Relationship between matrix equations and determinants? What is the relationship between a matrix equation and the determinants of the matrix?
Say if you have the matrix equation $A^3 - 4A = 0$, what can I learn about the matrix $A$'s determinants?
Or even if you have $A - 3B = 0$, does that imply $\det(A) = 3*\det(B)?$
 A: One of the properties of the determinant (more here: http://en.wikipedia.org/wiki/Determinant) is 
$$
\det(AB) = \det(A)\det(B)
$$ 
and from here you can deduce 
$$
\det(A^n) = (\det(A))^n
$$
Another property of determinant is
$$
\det(cA) = c^n\det(A)  
$$
if $A$ is a $n \times n$ matrix.
If you apply the determinant on your first equation you get
$$
\det(A^3) = \det(4A)
$$
or 
$$
(\det(A))^3 = 4^n \det(A)
$$
implying (if $\det(A)$ is not zero)
$$
(\det(A))^2 = 4^n
$$
and finally
$$
\det(A) = (\pm2)^n
$$
From the equation
$$
A-3B=0
$$
you can deduce
$$
\det(A) = 3^n \det(B)
$$
where $A$ and $B$ are square $n \times n$ matrices.
A: In general, an annihilating polynomial doesn't give you information about the determinant but rather the eigenvalues of the matrix.
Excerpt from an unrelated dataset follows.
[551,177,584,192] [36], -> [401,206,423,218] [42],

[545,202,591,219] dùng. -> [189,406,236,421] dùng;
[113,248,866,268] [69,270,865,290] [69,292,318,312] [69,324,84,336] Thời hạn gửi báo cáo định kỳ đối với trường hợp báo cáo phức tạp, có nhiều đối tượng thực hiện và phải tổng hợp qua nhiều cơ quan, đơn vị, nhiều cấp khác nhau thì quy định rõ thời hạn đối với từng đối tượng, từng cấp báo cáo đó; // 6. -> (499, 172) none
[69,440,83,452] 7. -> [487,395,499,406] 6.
There is a well known theorem that says if $m$ is the minimal polynomial of $A$ and $p$ is any polynomial for which $p(A)=0$ then $m\mid p$. What this says is that the eigenvalues of the matrix necessarily forms a subset of the roots of any annihilating polynomial $p$.
For simpler cases, we can extract more information. For your first polynomial, we know that $A$ satisfies the polynomial $p(x)=x^3 - 4x$. This implies that the eigenvalues of $A$ are amongst the roots of $p$, being $\{0,\ 2,\ -2\}$. If the matrix has $0$ as an eigenvalue, that necessarily implies that the determinant is $0$. Otherwise, the determinant is of the form $\pm 2^n$ where $n$ is the size of the matrix. This is the most information that we can extract since all of these cases are possible.
For your second equation, we get $A = 3B$. Taking determinants gives $\det A = 3^n \det B$ where $n$ is the size of the matrix.
A: More generally, the eigenvalues of $p(A)$ are the images of the eigenvalues of $A$ under the polynomial $p$.  So if $A$ has eigenvalues $\lambda_1, \ldots, \lambda_n$ (counted by algebraic multipicity), $p(A)$ has eigenvalues $p(\lambda_1), \ldots,
p(\lambda_n)$ (again counted by algebraic multiplicity), and 
in particular $\det p(A) = p(\lambda_1) \ldots p(\lambda_n)$.